As a build over last, this time I'm running for distance whereas last year I ran for time. So, my 5K time is over 40 minutes. I enjoy it and don't really care.

I'll sign off by saying that I'm deeply appreciative of the program. I am also indebted to all those who post here and the history of the posts. With a couple minutes effort you can pretty much find your parallel situation with lots of good advice.

Thanks Cool Running Guys and Gals for putting this program together.'

Says it all really. If Usain Bolt decided to become a marathon runner, I'm pretty sure he'd start at step one.

DawnRun profile image
DawnRun in reply toCarolinemcd

I can't dispute that when one doesn't follow a plan one risks injury. However, this woman has an arthritic ankle and was over weight, she may have got the injury anyway. But yes, its a risk taken, as I said before if you listen to your body you can go at your own pace either slower or faster than the plan. But point taken.

roseabi profile image
roseabi

I can confess to not liking running when I started C25K; I didn't like the jiggling, the huff-puffing, or the sore shins. I wanted to try it to see if I could get into running, because my bones are in need of strengthening.

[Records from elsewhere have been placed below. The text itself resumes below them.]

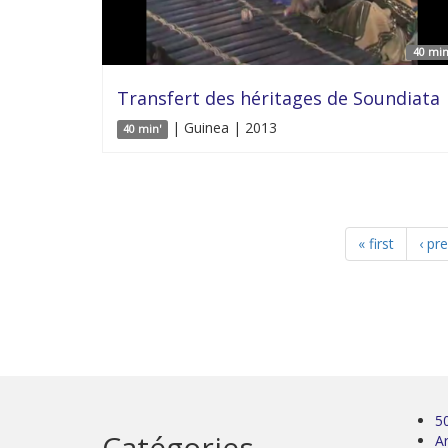
40 min
Transfert des héritages de Soundiata
| Guinea | 2013
40 min'
« first
‹ pr
5
Catégories
Ar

I had seen friends do well with the NHS C25K, and I was interested in online training businesses because I was studying some for my Business Masters degree. I was already fit like you, but I wanted to experience the programme in its entirety so I began at W1 D1, took all the rest days as prescribed, and went right through to the end. I'm still at it over two years later :) I think there are many benefits to following the plan fully, not least the community aspect of it, but I'm in no way suggesting that you must do it all if you don't want to!

However, I think that the programme isn't targeting running-phobes like us, but is aiming to get people who do no exercise at all moving. Running was chosen because it's a really cheap, no-excuses method.

The problem with doing exercise you don't enjoy is that it is difficult to keep going with it. The motivations for exercise tend to be a little bit vague. With your dentist you go and get your toothache removed with some short-term pain (OK, I realise there's a more substantial barrier for some people, but still). Or what about your job? You may hate it, but you need to get paid! An exercise plan is sometimes mandatory due to dire medical need, but generally I think it's seen as an ideal, which is easy to brush aside when other things come up.